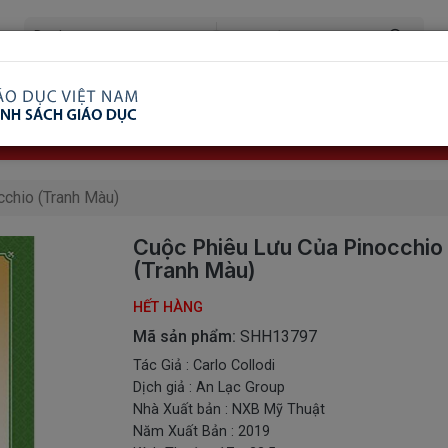
ã Xem
Ship COD Trên Toàn Quốc
Giao Hàng Từ 3 
8.738.2030: 0982689332
chio (Tranh Màu)
Cuộc Phiêu Lưu Của Pinocchio
(Tranh Màu)
HẾT HÀNG
Mã sản phẩm:
SHH13797
Tác Giả : Carlo Collodi
Dịch giả : An Lạc Group
Nhà Xuất bản : NXB Mỹ Thuật
Năm Xuất Bản : 2019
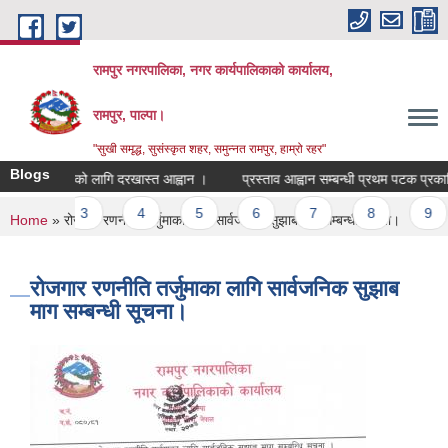
Skip to main content
रामपुर नगरपालिका, नगर कार्यपालिकाको कार्यालय,
रामपुर, पाल्पा।
"सुखी समृद्ध, सुसंस्कृत शहर, समुन्नत रामपुर, हाम्रो रहर"
Blogs
िक्षक सरुवाको लागि दरखास्त आह्वान ।
प्रस्ताव आह्वान सम्बन्धी प्रथम पटक प्रकाशित
ges
2
3
4
5
6
7
8
9
You are here
Home
» रोजगार रणनीति तर्जुमाका लागि सार्वजनिक सुझाब माग सम्बन्धी सूचना।
रोजगार रणनीति तर्जुमाका लागि सार्वजनिक सुझाब
माग सम्बन्धी सूचना।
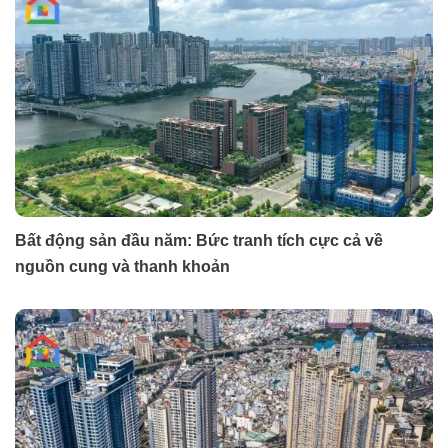
Bất động sản đầu năm: Bức tranh tích cực cả về
nguồn cung và thanh khoản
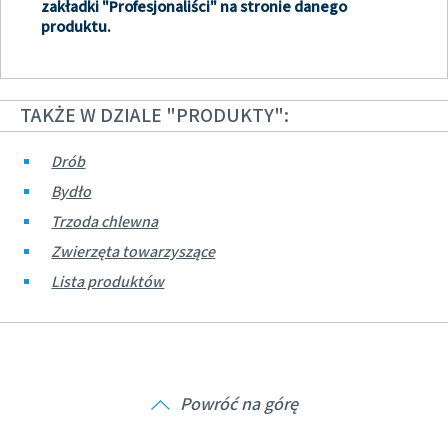
zakładki "Profesjonaliści" na stronie danego
produktu.
TAKŻE W DZIALE "PRODUKTY":
Drób
Bydło
Trzoda chlewna
Zwierzęta towarzyszące
Lista produktów
Powróć na górę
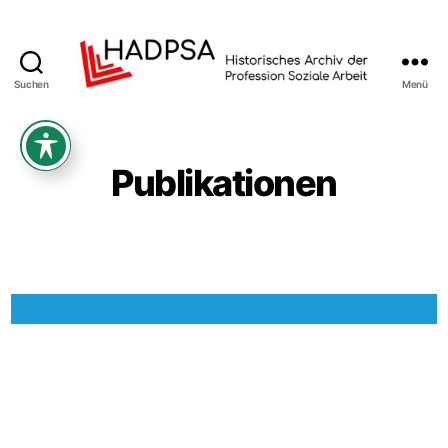
Suchen
Menü
Historisches
Archiv
der
Profession
Publikationen
Soziale
Arbeit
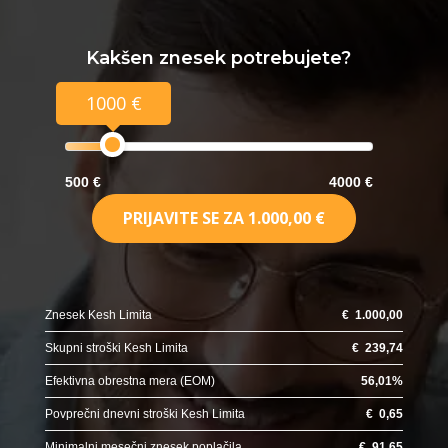
Kakšen znesek potrebujete?
1000 €
500 €
4000 €
PRIJAVITE SE ZA
1.000,00 €
Znesek Kesh Limita
€
1.000,00
Skupni stroški Kesh Limita
€
239,74
Efektivna obrestna mera (EOM)
56,01
%
Povprečni dnevni stroški Kesh Limita
€
0,65
Minimalni mesečni znesek poplačila
€
91,65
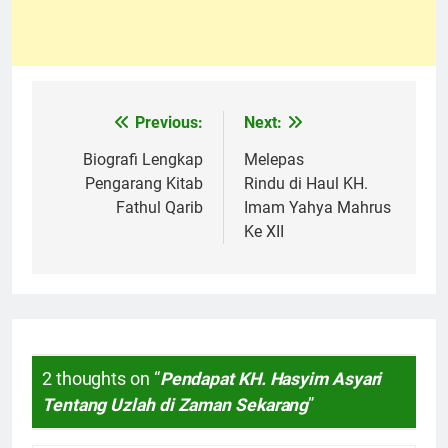
Previous:
Next:
Navigasi
pos
Biografi Lengkap
Melepas
Pengarang Kitab
Rindu di Haul KH.
Fathul Qarib
Imam Yahya Mahrus
Ke XII
2 thoughts on “
Pendapat KH. Hasyim Asyari
Tentang Uzlah di Zaman Sekarang
”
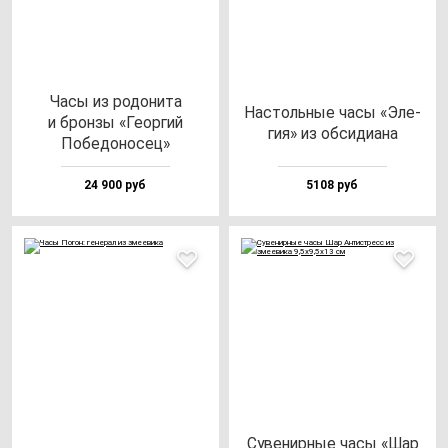
Часы из ро­до­ни­та
Нас­толь­ные ча­сы «Эле­
и брон­зы «Геор­гий
гия» из об­си­ди­ана
Побе­до­но­сец»
24 900 руб
5108 руб
Суве­нир­ные ча­сы «Шар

━━━

- Exercise directions
Your job is to copy every entry exactly. Omit the pictures.

- Solved exercise
ã Xem
Ship COD Trên Toàn Quốc
Giao Hàng Từ 3 
8.738.2030: 0982689332
chio (Tranh Màu)
Cuộc Phiêu Lưu Của Pinocchio
(Tranh Màu)
HẾT HÀNG
Mã sản phẩm:
SHH13797
Tác Giả : Carlo Collodi
Dịch giả : An Lạc Group
Nhà Xuất bản : NXB Mỹ Thuật
Năm Xuất Bản : 2019
Skip to main content
रामपुर नगरपालिका, नगर कार्यपालिकाको कार्यालय,
रामपुर, पाल्पा।
"सुखी समृद्ध, सुसंस्कृत शहर, समुन्नत रामपुर, हाम्रो रहर"
Blogs
िक्षक सरुवाको लागि दरखास्त आह्वान ।
प्रस्ताव आह्वान सम्बन्धी प्रथम पटक प्रकाशित
ges
2
3
4
5
6
7
8
9
You are here
Home
» रोजगार रणनीति तर्जुमाका लागि सार्वजनिक सुझाब माग सम्बन्धी सूचना।
रोजगार रणनीति तर्जुमाका लागि सार्वजनिक सुझाब
माग सम्बन्धी सूचना।
Bất động sản đầu năm: Bức tranh tích cực cả về
nguồn cung và thanh khoản
zakładki "Profesjonaliści" na stronie danego
produktu.
TAKŻE W DZIALE "PRODUKTY":
Drób
Bydło
Trzoda chlewna
Zwierzęta towarzyszące
Lista produktów
Powróć na górę
Suchen
Menü
Historisches
Archiv
der
Profession
Publikationen
Soziale
Arbeit
Kakšen znesek potrebujete?
1000 €
500 €
4000 €
PRIJAVITE SE ZA
1.000,00 €
Znesek Kesh Limita
€
1.000,00
Skupni stroški Kesh Limita
€
239,74
Efektivna obrestna mera (EOM)
56,01
%
Povprečni dnevni stroški Kesh Limita
€
0,65
Minimalni mesečni znesek poplačila
€
91,65
Previous:
Next:
Navigasi
pos
Biografi Lengkap
Melepas
Pengarang Kitab
Rindu di Haul KH.
Fathul Qarib
Imam Yahya Mahrus
Ke XII
2 thoughts on “
Pendapat KH. Hasyim Asyari
Tentang Uzlah di Zaman Sekarang
”
Часы из ро­до­ни­та
Нас­толь­ные ча­сы «Эле­
и брон­зы «Геор­гий
гия» из об­си­ди­ана
Побе­до­но­сец»
24 900 руб
5108 руб
Суве­нир­ные ча­сы «Шар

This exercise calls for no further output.